_What is required_:
Give the entries from the line with "genus: Miconia" to the line with "genus: Equisetum", both included, as a Markdown table with the columns Row and Line. Number the rows and leave out any blank lines.
——————————
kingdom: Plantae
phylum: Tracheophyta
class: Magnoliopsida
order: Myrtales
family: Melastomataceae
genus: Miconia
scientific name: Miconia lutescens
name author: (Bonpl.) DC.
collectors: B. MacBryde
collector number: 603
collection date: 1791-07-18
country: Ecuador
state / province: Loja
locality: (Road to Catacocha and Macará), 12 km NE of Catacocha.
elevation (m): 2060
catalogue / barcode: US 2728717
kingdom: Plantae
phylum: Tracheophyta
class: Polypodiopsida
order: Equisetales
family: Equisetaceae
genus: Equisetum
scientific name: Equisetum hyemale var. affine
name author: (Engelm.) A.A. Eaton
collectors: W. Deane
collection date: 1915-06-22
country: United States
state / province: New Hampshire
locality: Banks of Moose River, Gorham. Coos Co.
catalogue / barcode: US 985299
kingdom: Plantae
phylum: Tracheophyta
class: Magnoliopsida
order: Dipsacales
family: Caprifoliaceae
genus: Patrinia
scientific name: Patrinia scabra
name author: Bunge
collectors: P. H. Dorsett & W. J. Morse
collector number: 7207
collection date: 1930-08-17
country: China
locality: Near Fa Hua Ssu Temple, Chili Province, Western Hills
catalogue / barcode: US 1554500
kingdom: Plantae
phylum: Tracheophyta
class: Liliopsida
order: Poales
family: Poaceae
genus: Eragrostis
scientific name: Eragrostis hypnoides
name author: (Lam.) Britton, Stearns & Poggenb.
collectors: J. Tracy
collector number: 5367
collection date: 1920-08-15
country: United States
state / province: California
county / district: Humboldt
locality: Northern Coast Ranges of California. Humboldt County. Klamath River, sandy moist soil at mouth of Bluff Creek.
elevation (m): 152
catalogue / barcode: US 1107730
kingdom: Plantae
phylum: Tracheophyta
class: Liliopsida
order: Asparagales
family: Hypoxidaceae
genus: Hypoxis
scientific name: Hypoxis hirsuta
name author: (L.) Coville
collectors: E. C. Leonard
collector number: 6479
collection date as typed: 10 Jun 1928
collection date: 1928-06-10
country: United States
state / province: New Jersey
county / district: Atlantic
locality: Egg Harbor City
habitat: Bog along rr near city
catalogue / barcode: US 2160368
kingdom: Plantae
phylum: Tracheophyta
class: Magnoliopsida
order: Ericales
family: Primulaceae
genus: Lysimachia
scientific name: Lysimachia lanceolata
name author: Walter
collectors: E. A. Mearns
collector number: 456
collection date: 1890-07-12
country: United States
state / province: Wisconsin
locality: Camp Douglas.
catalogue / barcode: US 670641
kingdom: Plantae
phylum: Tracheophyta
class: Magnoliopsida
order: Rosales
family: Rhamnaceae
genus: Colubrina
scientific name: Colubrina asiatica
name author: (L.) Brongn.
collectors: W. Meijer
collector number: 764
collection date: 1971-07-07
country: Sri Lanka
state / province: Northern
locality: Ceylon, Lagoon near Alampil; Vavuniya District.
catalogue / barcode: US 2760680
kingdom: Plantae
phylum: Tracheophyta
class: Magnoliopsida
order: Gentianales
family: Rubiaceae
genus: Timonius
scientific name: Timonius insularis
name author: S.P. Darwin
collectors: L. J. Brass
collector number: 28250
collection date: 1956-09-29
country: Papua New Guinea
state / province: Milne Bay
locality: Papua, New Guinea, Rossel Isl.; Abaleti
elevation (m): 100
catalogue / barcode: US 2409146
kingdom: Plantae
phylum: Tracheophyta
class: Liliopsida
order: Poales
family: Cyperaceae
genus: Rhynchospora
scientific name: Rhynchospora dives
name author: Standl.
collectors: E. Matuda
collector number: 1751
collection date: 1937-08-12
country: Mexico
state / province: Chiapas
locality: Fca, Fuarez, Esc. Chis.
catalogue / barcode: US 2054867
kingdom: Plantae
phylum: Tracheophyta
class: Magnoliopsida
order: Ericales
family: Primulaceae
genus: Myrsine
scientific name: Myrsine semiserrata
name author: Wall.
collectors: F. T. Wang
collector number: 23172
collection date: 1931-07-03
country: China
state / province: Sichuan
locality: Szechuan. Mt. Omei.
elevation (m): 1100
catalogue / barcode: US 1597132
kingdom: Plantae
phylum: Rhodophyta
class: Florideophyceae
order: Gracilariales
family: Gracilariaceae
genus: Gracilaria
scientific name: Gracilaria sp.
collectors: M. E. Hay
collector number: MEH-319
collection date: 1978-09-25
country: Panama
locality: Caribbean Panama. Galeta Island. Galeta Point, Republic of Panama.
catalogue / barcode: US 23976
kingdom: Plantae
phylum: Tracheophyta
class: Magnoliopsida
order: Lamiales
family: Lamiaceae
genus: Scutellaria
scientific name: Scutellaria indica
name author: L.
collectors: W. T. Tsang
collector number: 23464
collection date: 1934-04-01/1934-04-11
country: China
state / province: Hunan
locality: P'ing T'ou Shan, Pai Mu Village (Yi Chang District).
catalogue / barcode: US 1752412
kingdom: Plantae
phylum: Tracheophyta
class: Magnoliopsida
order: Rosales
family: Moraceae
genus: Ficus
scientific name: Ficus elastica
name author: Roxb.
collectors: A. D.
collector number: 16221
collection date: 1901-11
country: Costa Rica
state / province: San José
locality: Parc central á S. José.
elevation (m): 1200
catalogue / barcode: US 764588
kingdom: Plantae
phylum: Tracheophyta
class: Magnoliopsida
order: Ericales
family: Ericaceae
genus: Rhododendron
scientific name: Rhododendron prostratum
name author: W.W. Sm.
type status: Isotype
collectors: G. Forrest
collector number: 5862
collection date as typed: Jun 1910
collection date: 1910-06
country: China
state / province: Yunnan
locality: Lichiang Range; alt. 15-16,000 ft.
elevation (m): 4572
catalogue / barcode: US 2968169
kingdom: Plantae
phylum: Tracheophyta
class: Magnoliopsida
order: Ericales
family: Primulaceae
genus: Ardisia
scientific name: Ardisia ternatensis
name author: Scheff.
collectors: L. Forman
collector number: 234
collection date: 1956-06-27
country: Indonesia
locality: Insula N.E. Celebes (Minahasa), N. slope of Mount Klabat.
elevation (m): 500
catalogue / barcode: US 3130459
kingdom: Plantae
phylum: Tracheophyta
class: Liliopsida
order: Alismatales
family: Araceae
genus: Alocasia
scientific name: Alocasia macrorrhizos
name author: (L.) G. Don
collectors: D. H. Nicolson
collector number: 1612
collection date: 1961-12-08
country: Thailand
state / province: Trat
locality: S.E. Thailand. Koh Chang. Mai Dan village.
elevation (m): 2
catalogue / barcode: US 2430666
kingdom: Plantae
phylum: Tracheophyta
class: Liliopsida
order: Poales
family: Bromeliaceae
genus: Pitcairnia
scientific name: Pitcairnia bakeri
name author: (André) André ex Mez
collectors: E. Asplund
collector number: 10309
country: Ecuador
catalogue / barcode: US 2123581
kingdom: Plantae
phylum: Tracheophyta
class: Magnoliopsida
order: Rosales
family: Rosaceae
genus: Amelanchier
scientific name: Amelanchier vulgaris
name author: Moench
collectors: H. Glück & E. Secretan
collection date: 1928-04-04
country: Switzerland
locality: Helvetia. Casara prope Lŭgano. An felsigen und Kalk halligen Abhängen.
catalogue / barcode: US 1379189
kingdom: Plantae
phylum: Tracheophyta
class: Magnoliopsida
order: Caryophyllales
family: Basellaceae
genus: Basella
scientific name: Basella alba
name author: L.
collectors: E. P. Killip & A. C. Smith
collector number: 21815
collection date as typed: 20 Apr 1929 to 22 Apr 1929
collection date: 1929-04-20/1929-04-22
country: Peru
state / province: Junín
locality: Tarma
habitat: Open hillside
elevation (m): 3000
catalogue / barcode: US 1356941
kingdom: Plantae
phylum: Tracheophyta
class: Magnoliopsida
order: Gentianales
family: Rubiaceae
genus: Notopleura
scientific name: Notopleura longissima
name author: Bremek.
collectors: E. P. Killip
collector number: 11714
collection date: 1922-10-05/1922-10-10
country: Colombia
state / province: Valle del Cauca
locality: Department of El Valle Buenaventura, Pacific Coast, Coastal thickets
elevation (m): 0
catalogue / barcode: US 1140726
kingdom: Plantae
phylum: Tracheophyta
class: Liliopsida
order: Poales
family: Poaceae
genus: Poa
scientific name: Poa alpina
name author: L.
——————————
_The answer_:
| Row | Line |
|---|---|
| 1 | genus: Miconia |
| 2 | scientific name: Miconia lutescens |
| 3 | name author: (Bonpl.) DC. |
| 4 | collectors: B. MacBryde |
| 5 | collector number: 603 |
| 6 | collection date: 1791-07-18 |
| 7 | country: Ecuador |
| 8 | state / province: Loja |
| 9 | locality: (Road to Catacocha and Macará), 12 km NE of Catacocha. |
| 10 | elevation (m): 2060 |
| 11 | catalogue / barcode: US 2728717 |
| 12 | kingdom: Plantae |
| 13 | phylum: Tracheophyta |
| 14 | class: Polypodiopsida |
| 15 | order: Equisetales |
| 16 | family: Equisetaceae |
| 17 | genus: Equisetum |